Sometime after 4 o’clock on the afternoon of Friday, June 13, 1913, the fire alarm sounded in the village of Liberty, and by the time firemen responded, a number of buildings were already in …
Sometime after 4 o’clock on the afternoon of Friday, June 13, 1913, the fire alarm sounded in the village of Liberty, and by the time firemen responded, a number of buildings were already in flames.
When it was all over some three hours later, the village was in ruins, with estimates of the damage reaching as high as half-a-million dollars. That’s nearly $12.5 million today.
It would become known as the great Liberty fire, one of the most devastating in Sullivan County history.
Although it was never officially established how the Liberty blaze started, it is generally believed to have ignited in the barn located behind the Roosa & Lancashire grocery store.
It is known that shortly before the fire was detected, a man named Thomas Washington had made a delivery of hay to the barn, which served as a storehouse for the grocery, but it is not known if that was in any way connected to the start of the fire.
In a rare special edition, the Liberty Register reported the next day that "with such incredible speed did the flames spread that they had gained uncontrollable headway before the firemen had hooked their hose to the hydrants. The place in which the fire started was thickly surrounded by frame buildings that were easy prey to the flames. The firemen were hardly aware that the fire had started before the flames had raced over the entire block."
Claimed by the conflagration that afternoon was the social and cultural center of the village, the imposing Liberty Music Hall, B.F. Green’s Department Store, the Baptist Church, Jafnel’s Pharmacy, Kniffen’s stationery store, B.E. Misner’s confectionery store, James Mance’s pharmacy, William Fahrenholz’s stationery store, Hasbrouck’s apartment house, Roosa & Lancashire’s grocery and its barn, and Sherwood’s livery stable.

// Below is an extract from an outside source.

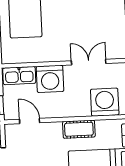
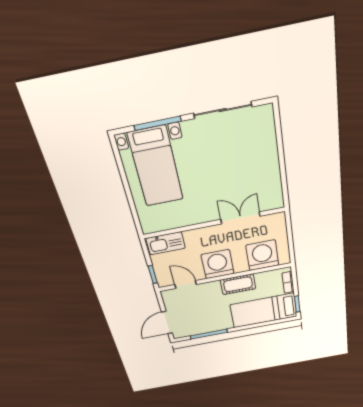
washing machine: (50, 79) -> (218, 264), moved, turned 180

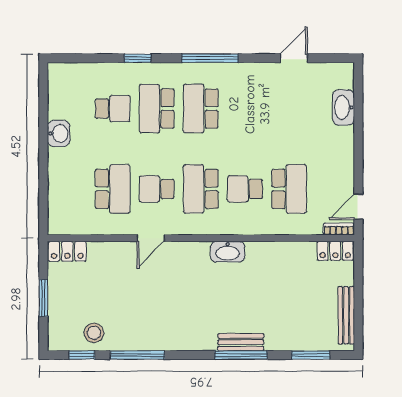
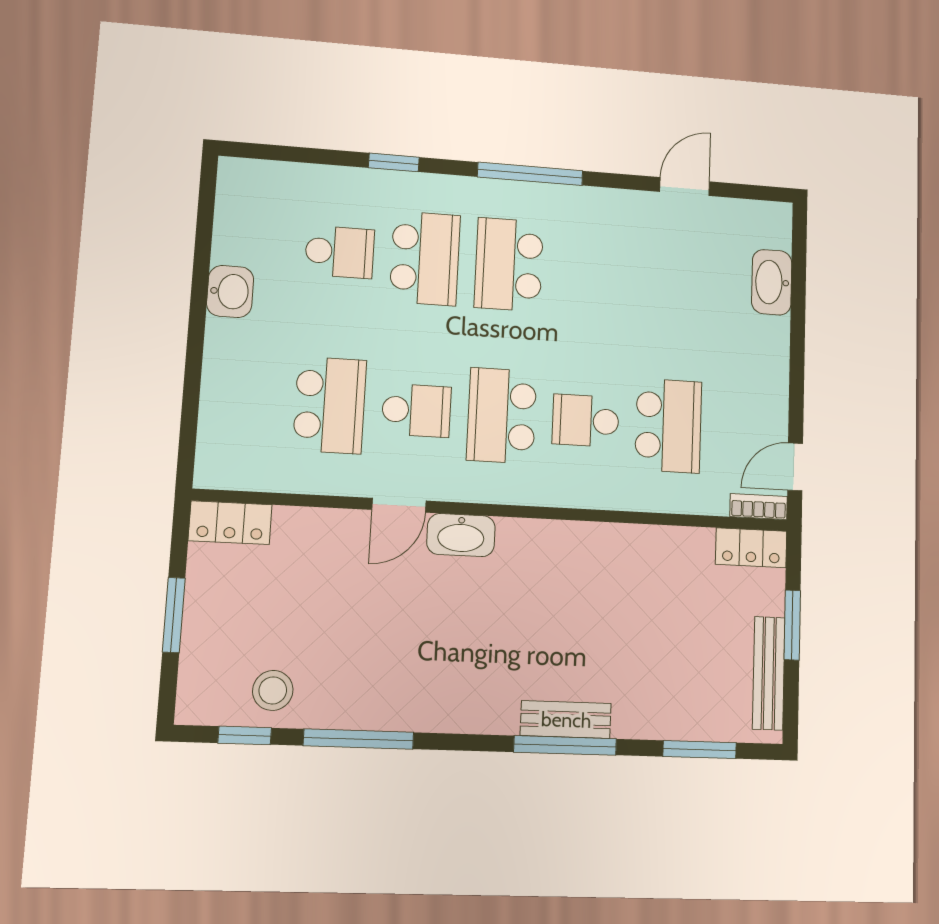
school desk: (157, 109) -> (425, 258), turned 180
school desk: (157, 189) -> (416, 410), turned 180
washbasin: (228, 252) -> (461, 535), moved
window: (358, 290) -> (792, 625), added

Most of those establishments also lost their entire contents. Many other structures suffered varying degrees of damage in the blaze, and for a time, the entire village appeared threatened.

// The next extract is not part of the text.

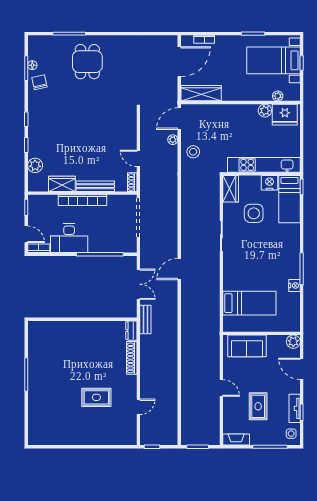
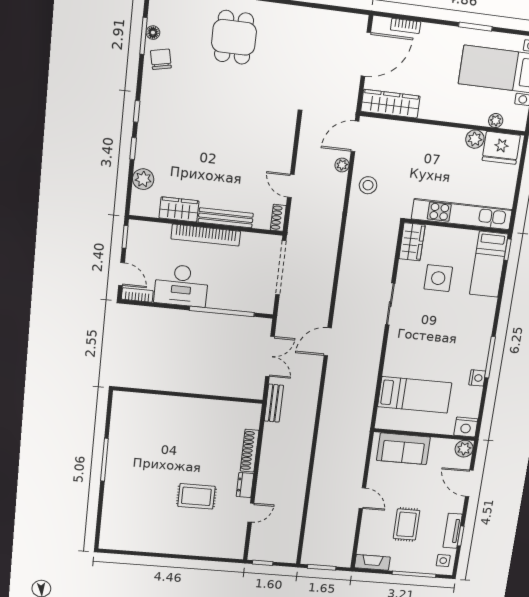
nightstand: (270, 183) -> (466, 427), moved, turned 180
dresser: (131, 331) -> (245, 485), moved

Manville B. Wakefield, writing in his 1970 book, “To The Mountains by Rail,” quotes longtime Liberty resident Dewey Borden’s vivid recollections of the excitement that day.
"‘The fire whistle was just starting to blow,’ recalls Dewey Borden, ‘when I looked up the narrow alley between the Roosa building and the Hasbrouck building to see flames roaring out of the Sherwood stables at the far end.’"
Liberty firemen soon concluded that they were overmatched by the fire. According to Wakefield, "as the flames tore through the 112-foot long Roosa & Lancashire grocery and fruit store, emergency calls went out to surrounding communities, and soon Livingston Manor Hose Co., arriving on a special O and W train, was on the scene, quickly followed by Mountain Hose Co. of Monticello, Jeffersonville Hose Co., and the Lake Huntington Hose Co."
In addition, more than 200 firemen from Middletown were on their way to the scene by train, only to be stopped in Summitville when Liberty officials realized they would likely arrive too late to help.
"When it was apparent that things were out of control, willing hands set to moving merchandise out of Green’s Clothing Store, located in the Music Hall building," Wakefield writes. "‘You never saw a bunch of guys move so fast,’ recalls Borden, ‘as they carried out showcases, racks of clothes and assorted merchandise and piled it up on the lawn across the street in front of the Baptist Church.’
"After sweeping the Hasbrouck block housing the James B. Mance pharmacy and the William Fahrenholz stationery and news store, the advance of the flames up Main Street was finally halted by the concrete-block Hasbrouck’s Liquor Store."
The Baptist Church was almost saved through the heroic efforts of its pastor, Reverend Ralph Thorne. When the towering church steeple caught a spark and burst into flames, low water pressure prevented the firemen from reaching it with their hoses. Rev. Thorne organized a bucket brigade, which had nearly extinguished the fire when the roof caught, and soon the entire building was consumed.
In the aftermath of the fire, word spread that at least one life had been lost, but that rumor proved unfounded. There were injuries, and the human toll would no doubt have been considerably steeper if not for the valiant efforts of the firemen, who risked their lives time and again to rescue those trapped on the upper floors of buildings.
While the Register reported that estimates "from men well qualified to judge" put the property loss at somewhere between $250,000 and $500,000, merchants indicated that their combined insurance policies would cover no more than about $75,000. Nonetheless, all pledged to rebuild quickly, and most did.
An eerie postscript to the great Liberty fire of 1913 is all but forgotten today. Just three days later, a devastating fire claimed most of neighboring Ferndale’s commercial district, destroying Kantor’s Pharmacy, Hirsch’s grocery store, Katzmer’s candy store, Steigert’s bottling works, and eight other community businesses.
Despite the almost inconceivable coincidence, no link between the two fires has ever been established.